Commentary on this verse  

By Brian David

The Creation of Eve, as depicted on the ceiling of the Sistine Chapel, part of Michelangelo’s masterpiece.

The Lord is life itself. We are recipients of life. We give life unique forms because of our unique shapes as receptacles, and through free will we can choose how fully we will receive life. But we don't have life of our own. It follows from this that the more we turn toward the Lord and receive life, the more alive we will be; and the more we turn away the more dead we will be. It also follows that believing life is our own – with all the loves, the thoughts and the power that entails – is actually the antithesis of life.

This is the state of those in the deepest hells, who reject everything of the Lord, even His existence, and claim all life as their own. They are, in fact, only alive because the Lord forces life on them in the amount necessary to sustain existence.

This is, in a sense, what is represented by the rib – which is human, and is alive, but only in the most limited way. When the people of the Most Ancient Church (Adam) wanted to lead themselves and sense life as their own, the Lord had to use that most dead aspect of them to grant their wish. He had to use that bone, which represents our most hellish potential, what we would be if we were to reject the Lord completely.
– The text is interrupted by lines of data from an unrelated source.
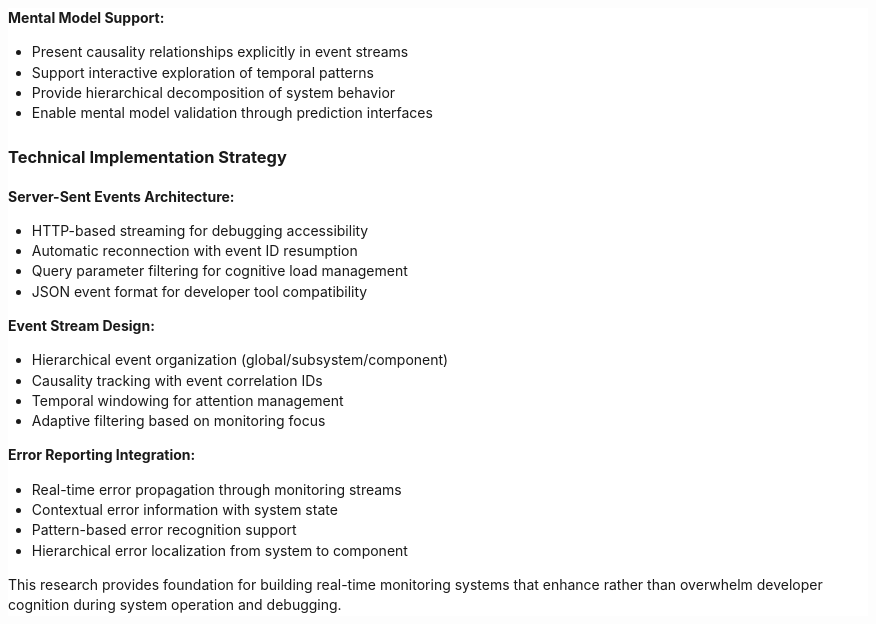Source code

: **Mental Model Support:**
- Present causality relationships explicitly in event streams
- Support interactive exploration of temporal patterns
- Provide hierarchical decomposition of system behavior
- Enable mental model validation through prediction interfaces

### Technical Implementation Strategy

**Server-Sent Events Architecture:**
- HTTP-based streaming for debugging accessibility
- Automatic reconnection with event ID resumption
- Query parameter filtering for cognitive load management
- JSON event format for developer tool compatibility

**Event Stream Design:**
- Hierarchical event organization (global/subsystem/component)
- Causality tracking with event correlation IDs
- Temporal windowing for attention management
- Adaptive filtering based on monitoring focus

**Error Reporting Integration:**
- Real-time error propagation through monitoring streams
- Contextual error information with system state
- Pattern-based error recognition support
- Hierarchical error localization from system to component

This research provides foundation for building real-time monitoring systems that enhance rather than overwhelm developer cognition during system operation and debugging.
But then the Lord did something miraculous. He turned that bone into living flesh, into a new person: the woman Eve. This represents that the Lord built that most dead, most hellish aspect of us up into something which felt life as its own, but could acknowledge that life actually came from the Lord, and could thus again be a recipient of life. It wasn't quite as pure as before; people could no longer commune directly with the Lord. But they had what they wanted instead: a sense of self.

The Writings call this – both the rib and the woman – by the Latin word proprium, essentially meaning "as of self." The rib represents the proprium on its own, which is hellish. The woman represents the proprium given life by the Lord.